State Engineering of Unsteerable Hamiltonians

TL;DR

This paper explores how open-system Lindbladian dynamics can be used to steer many-body quantum states, including frustrated Hamiltonians, towards ground states, revealing new possibilities and limitations in quantum state engineering.

Contribution

It introduces a broad class of frustrated Hamiltonians where ground state steering is feasible and establishes bounds on how close one can get to the ground state when steering is not possible.

Findings

Steering of degenerate ground states is possible in certain frustrated Hamiltonians.

A 'glass floor' limits the fidelity achievable in non-steerable Hamiltonians.

The work provides a systematic framework for quantum state manipulation of complex many-body states.

Abstract

Lindbladian dynamics of open systems may be employed to steer a many-body system towards a non-trivial ground state of a local Hamiltonian. Such protocols provide us with tunable platforms facilitating the engineering and study of non-trivial many-body states. Steering towards a degenerate ground state manifold provides us with a protected platform to employ many-body states as a resource for quantum information processing.
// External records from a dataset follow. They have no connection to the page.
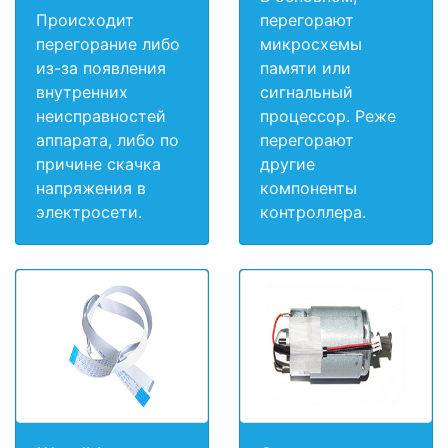
Происходит
перегорают
перегорание либо
микросхемы
из-за появления
памяти или
внутренних
сигнальный
неисправностей
процессор. Реже
аппарата, либо по
перегорают
причине скачка
другие
напряжения в
компоненты
электросети.
контроллера.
Notably, ground states of frustrated local Hamiltonians have been known not to be amenable to steering protocols. Revisiting this intricate physics we report two new results: (i) we find a broad class of (geometrically) frustrated local Hamiltonians for which steering of the ground state manifold is possible through a sequence of discrete steering steps. Following the steering dynamics, states within the degenerate ground-state manifold keep evolving in a non-stationary manner. (ii) For the class of Hamiltonians with ground states which are non-steerable through local superoperators, we derive a "glass floor" on how close to the ground state one can get implementing a steering protocol. This is expressed invoking the concept of cooling-by-steering (a lower bound of the achievable temperature), or through an upper bound of the achievable fidelity. Our work provides a systematic outline for studying quantum state manipulation of a broad class of strongly correlated states.